Segment Open
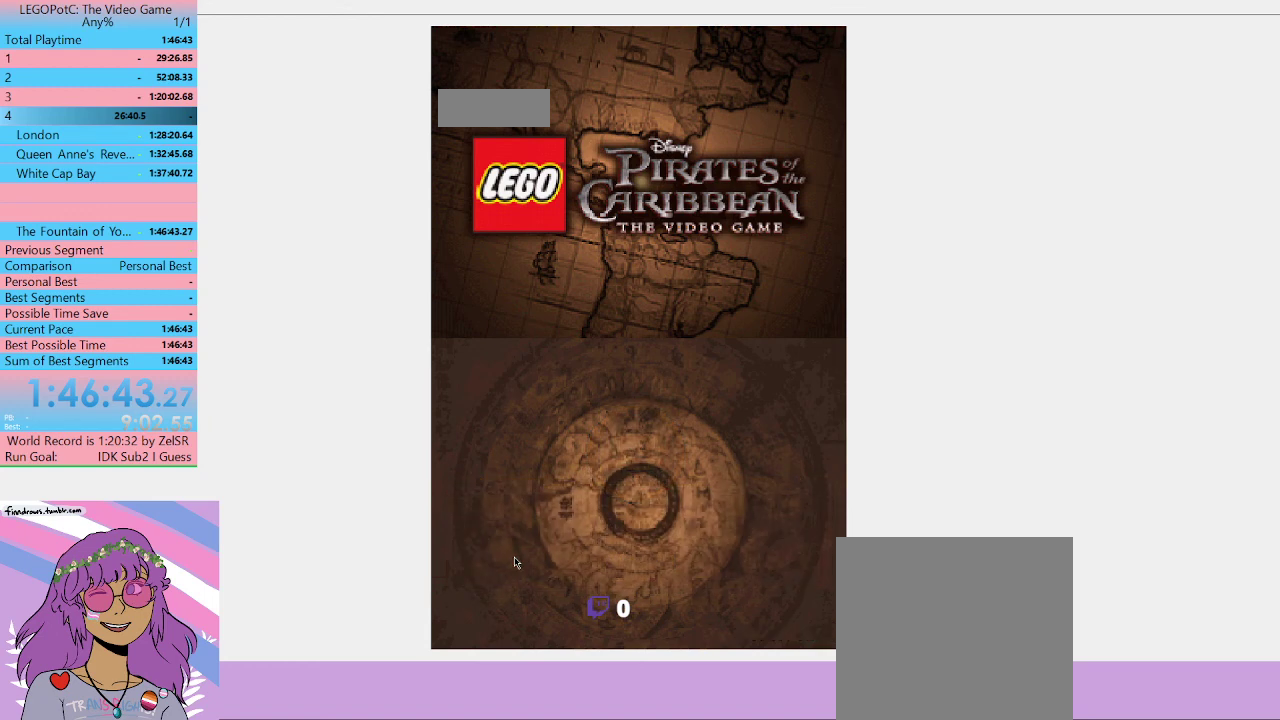
{"buttons": ["B"], "left_stick": "center", "right_stick": "center", "events": [[67, "B", "up"], [133, "B", "down"], [267, "B", "up"], [333, "B", "down"], [433, "B", "up"], [467, "B", "down"]]}
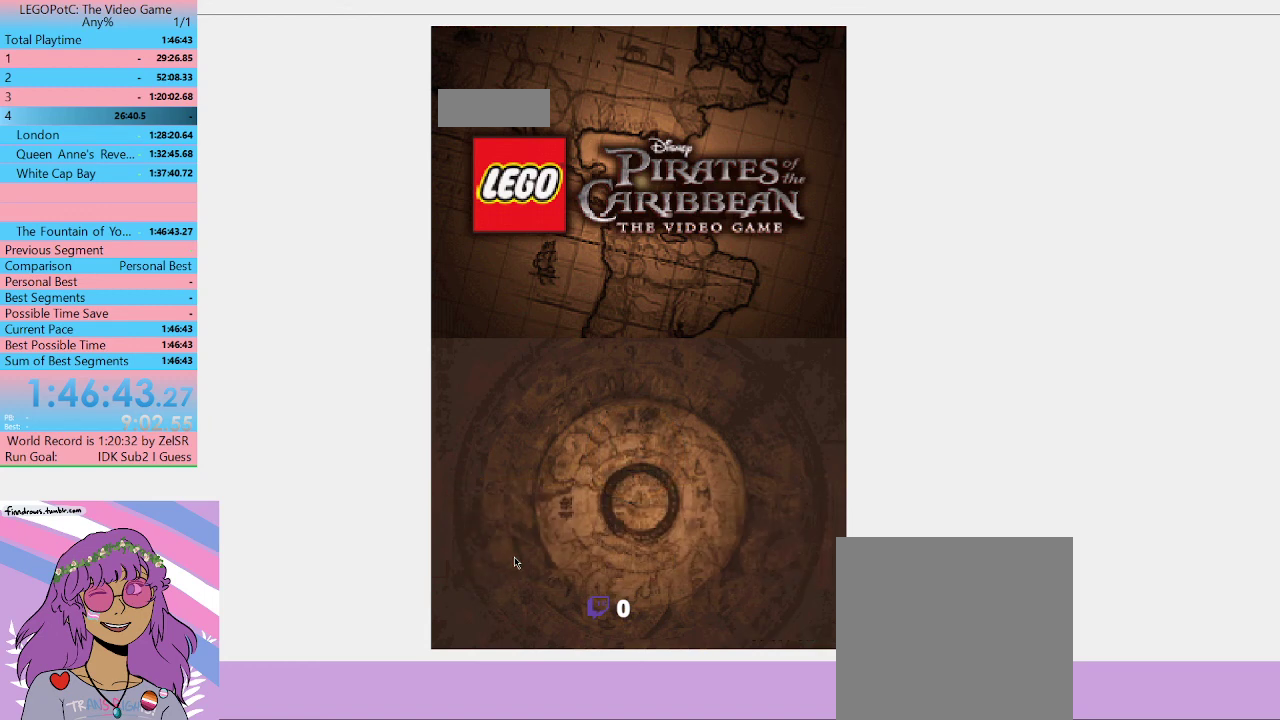
{"buttons": [], "left_stick": "center", "right_stick": "center", "events": [[67, "B", "up"], [133, "B", "down"], [200, "B", "up"], [300, "B", "down"], [367, "B", "up"], [433, "B", "down"], [500, "B", "up"]]}
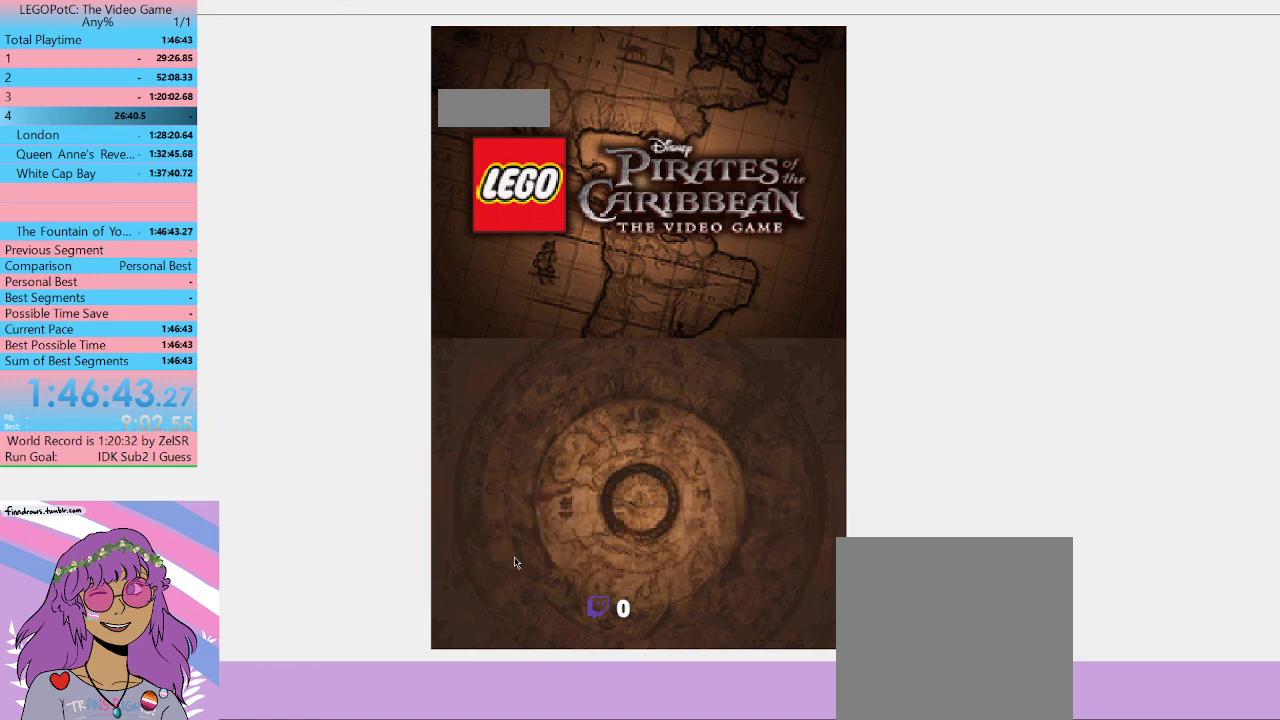
{"buttons": ["B"], "left_stick": "center", "right_stick": "center", "events": [[100, "B", "down"], [133, "B", "up"], [200, "B", "down"], [267, "B", "up"], [333, "B", "down"], [433, "B", "up"], [500, "B", "down"]]}
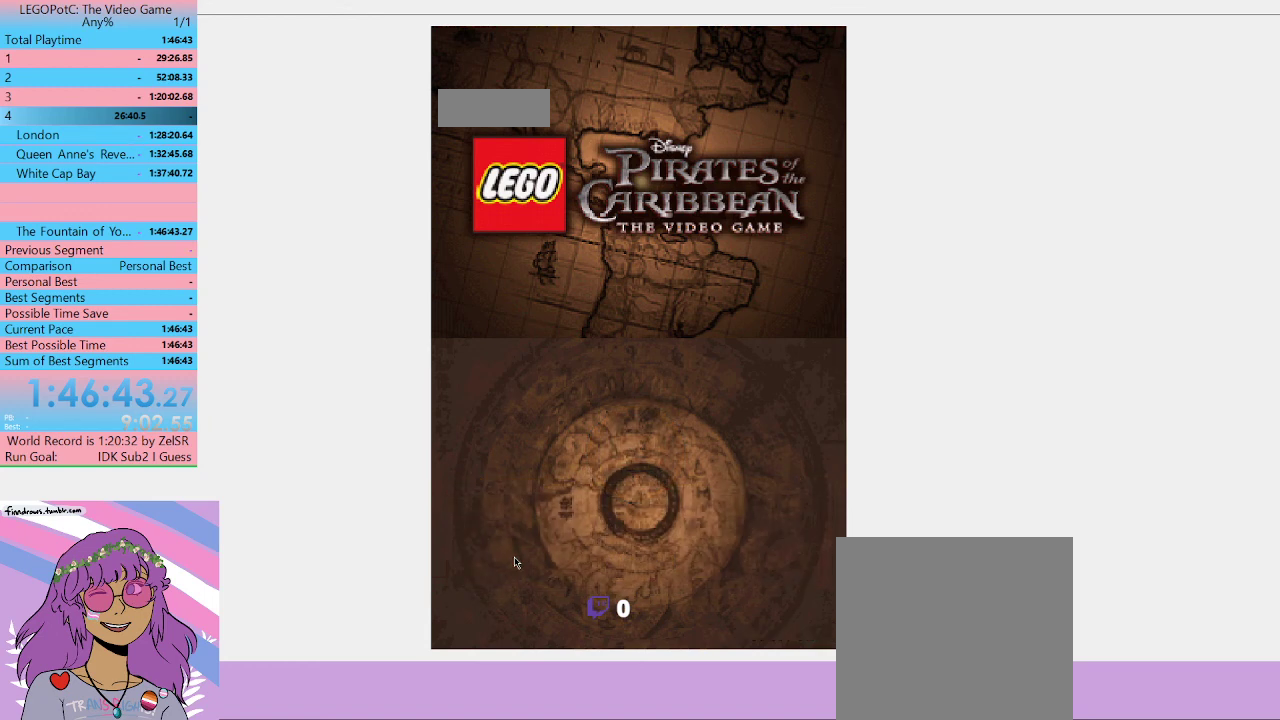
{"buttons": ["B"], "left_stick": "center", "right_stick": "center", "events": [[100, "B", "up"], [200, "B", "down"], [433, "B", "up"], [500, "B", "down"]]}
Segment Closed
■ **About this task**
Each line of the data above is to be output exactly; the pictures are not to appear.

■ **Task answer**
{"buttons": ["B"], "left_stick": "center", "right_stick": "center", "events": [[67, "B", "up"], [133, "B", "down"], [267, "B", "up"], [333, "B", "down"], [433, "B", "up"], [467, "B", "down"]]}
{"buttons": [], "left_stick": "center", "right_stick": "center", "events": [[67, "B", "up"], [133, "B", "down"], [200, "B", "up"], [300, "B", "down"], [367, "B", "up"], [433, "B", "down"], [500, "B", "up"]]}
{"buttons": ["B"], "left_stick": "center", "right_stick": "center", "events": [[100, "B", "down"], [133, "B", "up"], [200, "B", "down"], [267, "B", "up"], [333, "B", "down"], [433, "B", "up"], [500, "B", "down"]]}
{"buttons": ["B"], "left_stick": "center", "right_stick": "center", "events": [[100, "B", "up"], [200, "B", "down"], [433, "B", "up"], [500, "B", "down"]]}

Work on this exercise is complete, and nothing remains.